Anthropic released a policy paper warning that China could surpass the US in AI development by 2028 if Washington weakens chip export controls, citing loopholes, overseas compute access, and state-backed investment. The company argues advanced AI will become a critical geopolitical tool, shaping military, cyber, and economic power, and urges stricter semiconductor restrictions to maintain a US lead.

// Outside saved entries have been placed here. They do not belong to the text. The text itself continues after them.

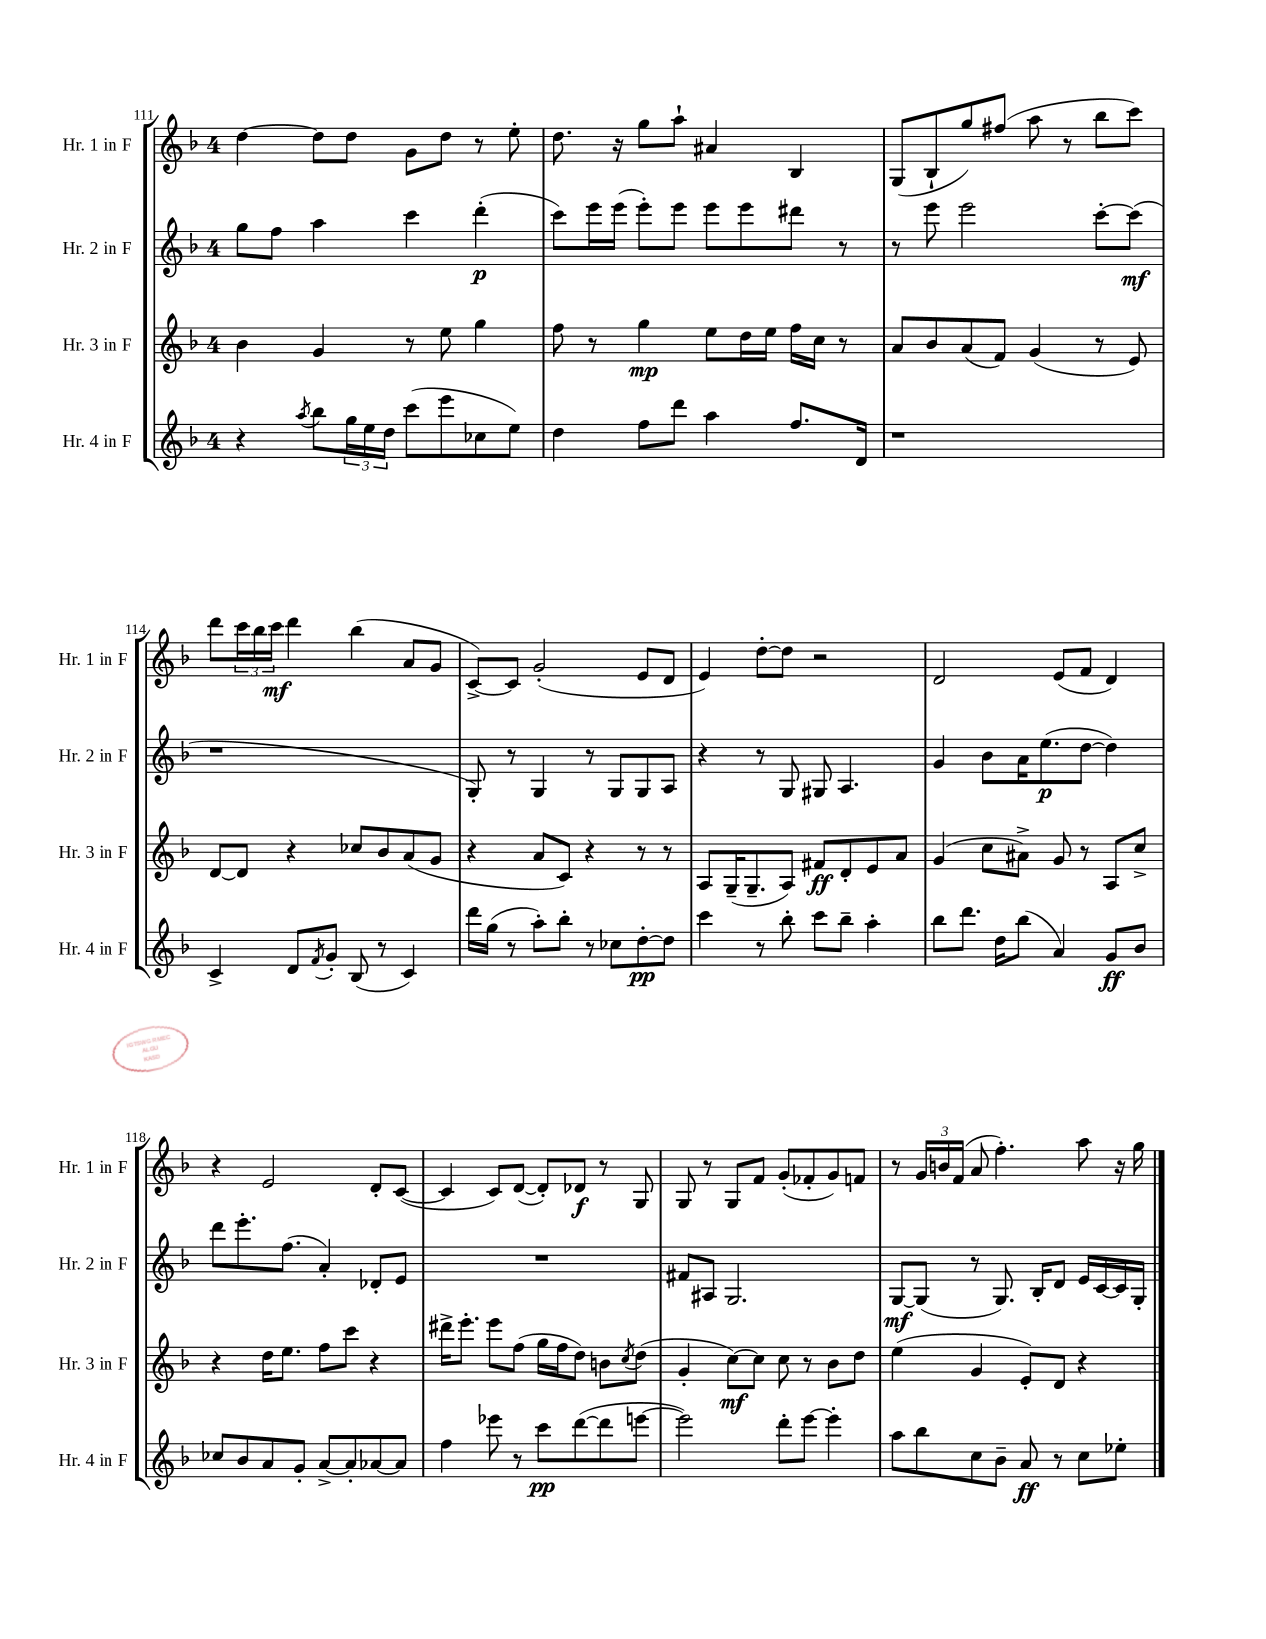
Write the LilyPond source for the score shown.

<<
\new StaffGroup <<
\new Staff = "s0" \with { instrumentName = "Hr. 1 in F" shortInstrumentName = "Hr. 1 in F" } {
    \clef treble \key f \major \once \override Staff.TimeSignature.style = #'single-digit \time 4/4
    d''4~ d''8 d''8 g'8 d''8 r8 e''8-. |
    d''8. r16 g''8 a''8-! ais'4 bes4 |
    g8( bes8-! g''8) fis''8( a''8 r8 bes''8 c'''8) |
    d'''8 \tuplet 3/2 { c'''16 bes''16 c'''16\mf } d'''4 bes''4( a'8 g'8 |
    c'8~->) c'8 g'2-.( e'8 d'8 |
    e'4) d''8~-. d''8 r2 |
    d'2 e'8( f'8 d'4) |
    r4 e'2 d'8-. c'8~( |
    c'4 c'8) d'8~( d'8-.) des'8\f r8 g8 |
    g8 r8 g8 f'8 g'8-.( fes'8-. g'8) f'8 |
    r8 \tuplet 3/2 { g'16 b'16 f'16( } a'8 f''4.-.) a''8 r16 g''16 \bar "|." |
}
\new Staff = "s1" \with { instrumentName = "Hr. 2 in F" shortInstrumentName = "Hr. 2 in F" } {
    \clef treble \key f \major \once \override Staff.TimeSignature.style = #'single-digit \time 4/4
    g''8 f''8 a''4 c'''4 d'''4-.\p( |
    c'''8) e'''16 e'''16( e'''8-.) e'''8 e'''8 e'''8 dis'''8 r8 |
    r8 e'''8 e'''2 c'''8~-. c'''8\mf( |
    r1 |
    g8-.) r8 g4 r8 g8 g8 a8 |
    r4 r8 g8 gis8 a4. |
    g'4 bes'8 a'16 e''8.\p( d''8~ d''4) |
    d'''8 e'''8.-. f''8.( a'4-.) des'8-. e'8 |
    R1 |
    fis'8 ais8 g2. |
    g8~\mf g8( r8 g8.) bes16-. d'8 e'16 c'16~ c'16 g16-. \bar "|." |
}
\new Staff = "s2" \with { instrumentName = "Hr. 3 in F" shortInstrumentName = "Hr. 3 in F" } {
    \clef treble \key f \major \once \override Staff.TimeSignature.style = #'single-digit \time 4/4
    bes'4 g'4 r8 e''8 g''4 |
    f''8 r8 g''4\mp e''8 d''16 e''16 f''16 c''16 r8 |
    a'8 bes'8 a'8( f'8) g'4( r8 e'8) |
    d'8~ d'8 r4 ces''8 bes'8 a'8( g'8 |
    r4 a'8 c'8) r4 r8 r8 |
    a8 g16--( g8.-- a8) fis'8\ff d'8-. e'8 a'8 |
    g'4( c''8 ais'8->) g'8 r8 a8 c''8-> |
    r4 d''16 e''8. f''8 c'''8 r4 |
    dis'''16-> e'''8.-. e'''8 f''8( g''16 f''16 d''8) b'8 \acciaccatura { c''8 } d''8( |
    g'4-. c''8~\mf) c''8 c''8 r8 bes'8 d''8 |
    e''4( g'4 e'8-.) d'8 r4 \bar "|." |
}
\new Staff = "s3" \with { instrumentName = "Hr. 4 in F" shortInstrumentName = "Hr. 4 in F" } {
    \clef treble \key f \major \once \override Staff.TimeSignature.style = #'single-digit \time 4/4
    r4 \acciaccatura { a''8 } bes''8 \tuplet 3/2 { g''16 e''16 d''16 } c'''8( e'''8 ces''8 e''8) |
    d''4 f''8 d'''8 a''4 f''8. d'16 |
    r1 |
    c'4-> d'8 \acciaccatura { f'8 } g'8-. bes8( r8 c'4) |
    d'''16 g''16( r8 a''8-.) bes''8-. r8 ces''8 d''8~-.\pp d''8 |
    c'''4 r8 bes''8-. c'''8 bes''8-- a''4-. |
    bes''8 d'''8. d''16 bes''8( a'4) g'8\ff bes'8 |
    ces''8 bes'8 a'8 g'8-. a'8~-> a'8-. aes'8~ aes'8 |
    f''4 ees'''8 r8 c'''8\pp d'''8~( d'''8 e'''8~ |
    e'''2) d'''8-. e'''8~ e'''4-. |
    a''8 bes''8 c''8 bes'8-- a'8\ff r8 c''8 ees''8-. \bar "|." |
}
>>
>>
\layout { \context { \Score currentBarNumber = #111 } }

Anthropic, an AI research company, has published a policy paper asserting China could overtake the US in frontier AI development by 2028 without stronger chip export controls. The report highlights that current restrictions have slowed China’s progress but warns of persistent loopholes, including overseas compute access, smuggling operations, and 'distillation attacks' that replicate US AI models. The paper frames advanced AI as a strategic technology influencing military power, cyber warfare, and global influence. Anthropic argues that authoritarian governments may exploit AI for mass surveillance, censorship, and offensive cyber operations, while democratic nations risk falling behind if they fail to enforce semiconductor restrictions. Advanced semiconductors remain central to AI leadership, with US firms like NVIDIA dominating the market for AI GPUs. Anthropic claims China’s state-backed investment and engineering talent are already competitive, but compute access remains the primary barrier to matching US AI labs. The company estimates that stricter enforcement of chip controls could extend the US lead by up to two years by the end of the decade. Two scenarios for 2028 are outlined: one where the US maintains dominance, shaping global AI standards, and another where China closes the gap, potentially altering technological and geopolitical landscapes. Anthropic emphasizes that decisions made before 2028 will determine whether democratic or authoritarian governments dictate the future of AI development.